Nike’s first “Puerto Rico” shoe debuted in 2002, just in time for the Puerto Rico Day parade in New York City. That year, the Puerto Rico shoe was an Air Force 1, low, with a ground-breaking embroidered patch on the back of the shoe.
This year it’s the Air Trainer 1, a higher-topped cross trainer. Like the 2002 design, it’s a red, white and blue beauty decked out with the territory’s flag. This year’s version features the coqui, Puerto Rico’s rainforest tree frog, on the tongue.
Nike posted the announcement at nikeblog.com. The text of the announcement includes a common confusion about Puerto Rico’s relationship with the United States. “Time and again,” the blogger says, “Puerto Rico rejects the offer to become the US’s fifty-first state.”
This idea came up frequently in social media and news reports about the Puerto Rico Powerball win, too.

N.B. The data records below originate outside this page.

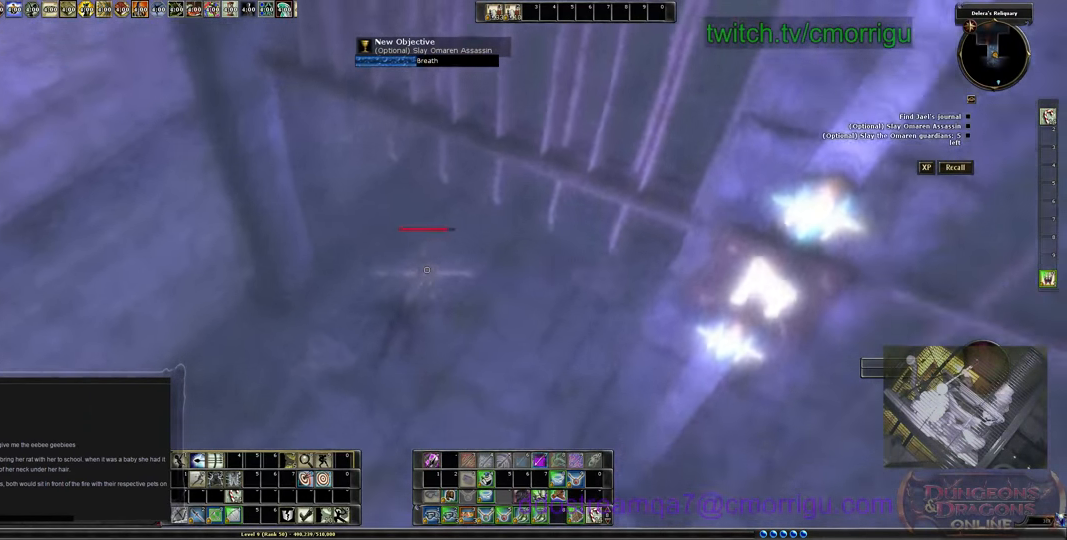
{"keys": ["w"], "events": []}
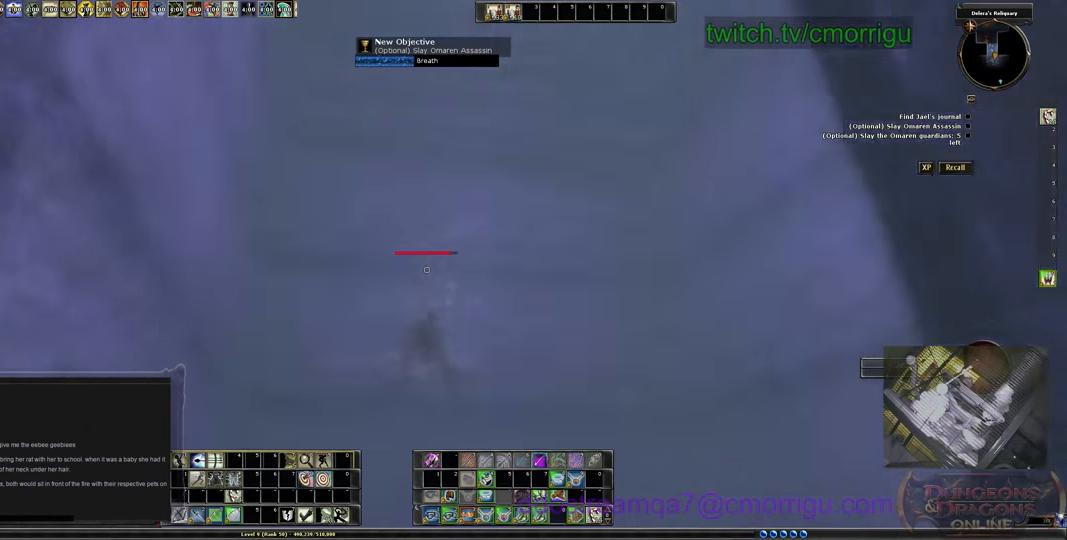
{"keys": ["w"], "events": []}
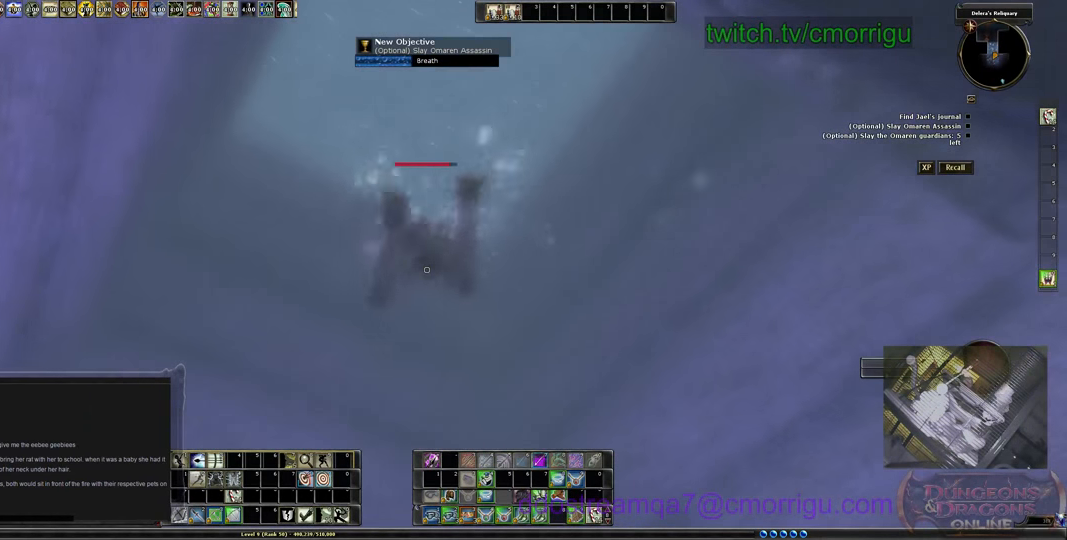
{"keys": ["w"], "events": []}
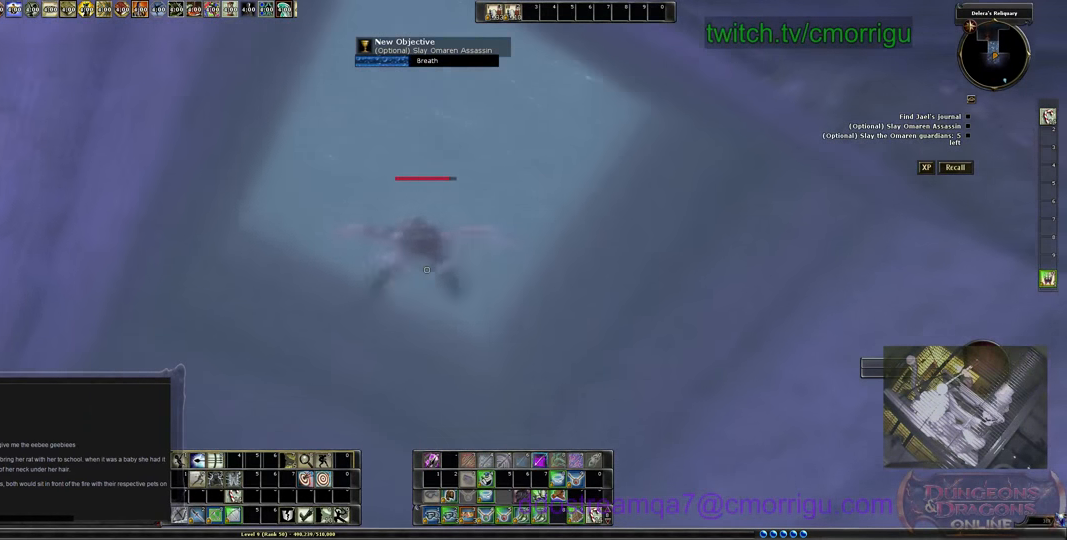
{"keys": ["w"], "events": []}
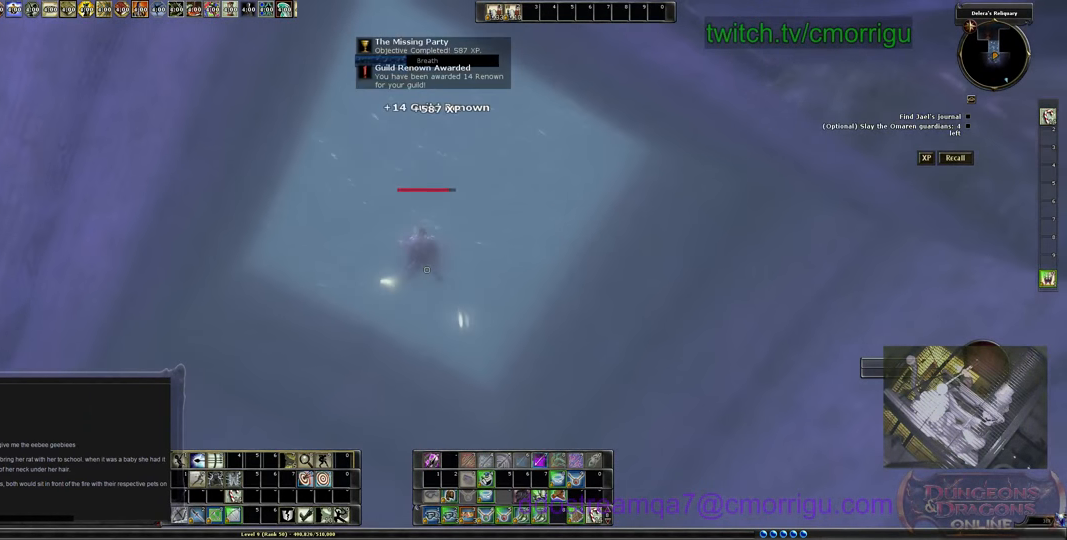
{"keys": ["w"], "events": []}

The image is of Congress asking Puerto Rico to become a state and Puerto Rico refusing. This has never actually happened.
In 1936, Senator Millard Tydings of Maryland proposed that Puerto Rico be given independence under unfavorable terms, but this bill did not gain support within the U.S. legislature, nor in Puerto Rico. Congress has never offered statehood to Puerto Rico, and it is not clear where this idea came from, though it certainly is part of the popular confusion over the relationship between the United States and Puerto Rico.
Puerto Rico voted to become a State in 2012, and there is a bill proposing an up/down vote on statehood, HR 727, currently pending in the House of Representatives with 106 sponsors.